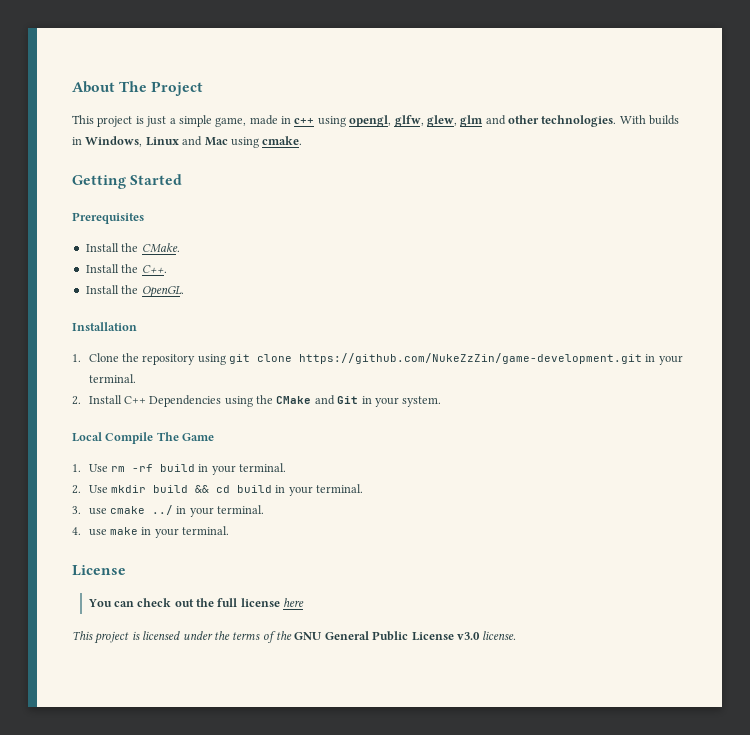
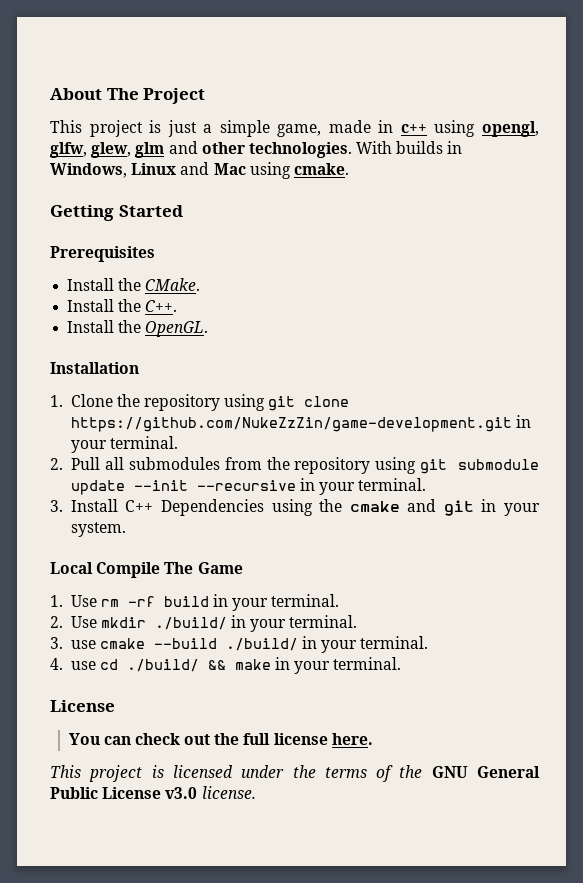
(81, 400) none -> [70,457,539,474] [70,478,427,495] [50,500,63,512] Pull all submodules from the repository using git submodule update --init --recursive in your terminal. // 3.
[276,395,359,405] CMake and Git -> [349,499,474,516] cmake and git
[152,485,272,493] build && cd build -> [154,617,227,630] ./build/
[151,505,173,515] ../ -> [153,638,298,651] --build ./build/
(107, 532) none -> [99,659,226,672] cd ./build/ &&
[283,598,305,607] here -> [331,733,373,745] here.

---

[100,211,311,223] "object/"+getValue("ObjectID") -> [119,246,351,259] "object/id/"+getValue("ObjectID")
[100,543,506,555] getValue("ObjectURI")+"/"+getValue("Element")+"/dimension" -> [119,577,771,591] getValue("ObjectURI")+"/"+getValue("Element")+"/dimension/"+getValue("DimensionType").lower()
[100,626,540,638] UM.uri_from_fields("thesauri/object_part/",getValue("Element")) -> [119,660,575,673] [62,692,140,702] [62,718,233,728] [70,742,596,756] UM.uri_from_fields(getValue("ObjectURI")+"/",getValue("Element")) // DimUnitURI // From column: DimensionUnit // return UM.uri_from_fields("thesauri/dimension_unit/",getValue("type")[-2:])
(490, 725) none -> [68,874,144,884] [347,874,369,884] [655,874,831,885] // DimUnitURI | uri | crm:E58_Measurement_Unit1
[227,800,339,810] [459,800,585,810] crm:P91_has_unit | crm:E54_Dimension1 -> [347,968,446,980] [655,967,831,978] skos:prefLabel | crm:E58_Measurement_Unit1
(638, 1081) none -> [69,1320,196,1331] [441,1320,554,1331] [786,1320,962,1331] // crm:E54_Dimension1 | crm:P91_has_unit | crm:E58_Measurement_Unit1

* * *

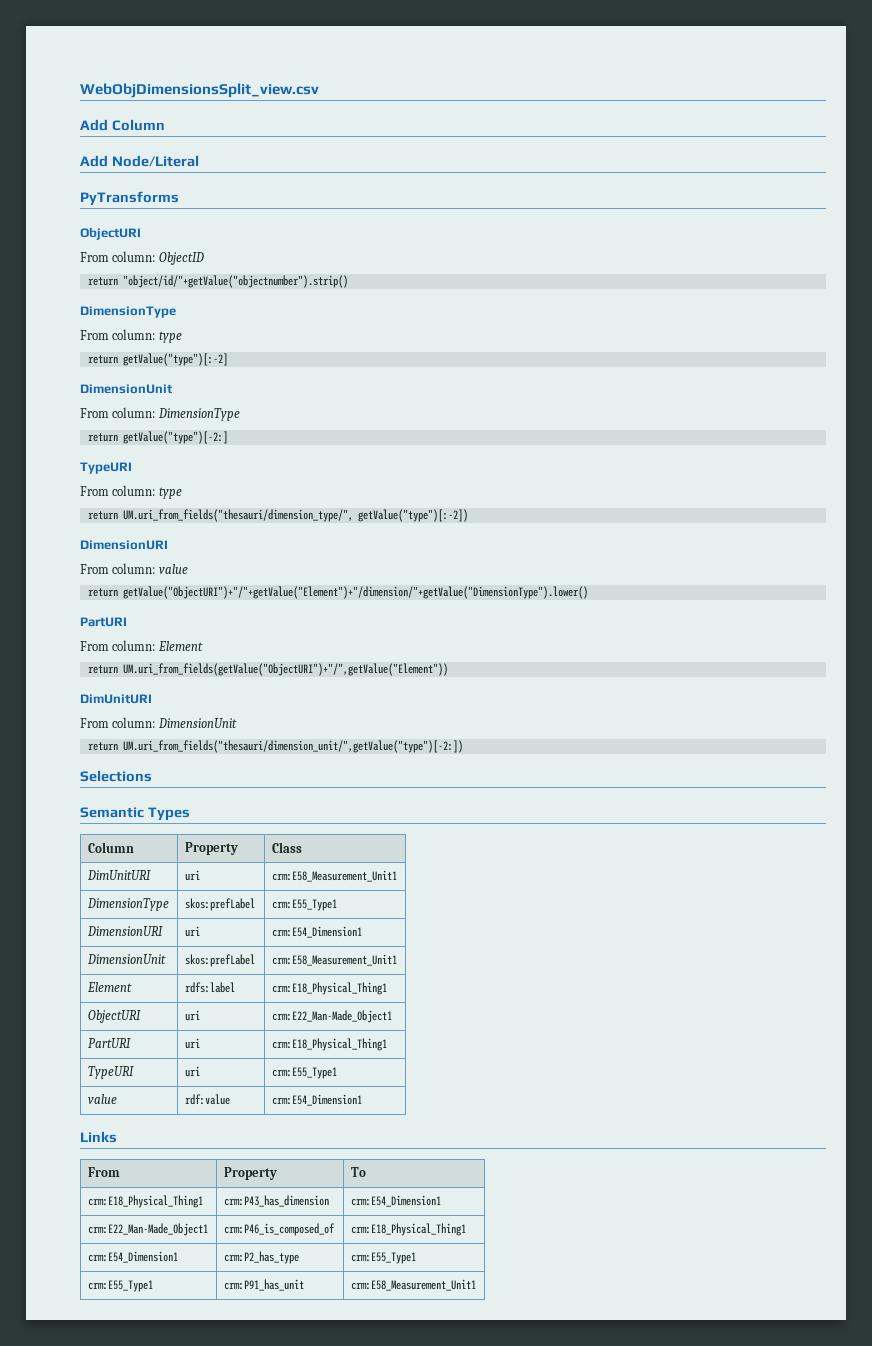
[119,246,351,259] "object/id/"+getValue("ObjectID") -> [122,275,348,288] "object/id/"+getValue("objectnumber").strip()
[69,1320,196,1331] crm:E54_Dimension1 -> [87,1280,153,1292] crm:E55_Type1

> **What this task involves**: Look above for the line containing "[151,505,173,515] ../ ->" and the line containing "[283,598,305,607] here ->". Transcribe both, with the lines between them, exactly.

> **Answer space**:
[151,505,173,515] ../ -> [153,638,298,651] --build ./build/
(107, 532) none -> [99,659,226,672] cd ./build/ &&
[283,598,305,607] here -> [331,733,373,745] here.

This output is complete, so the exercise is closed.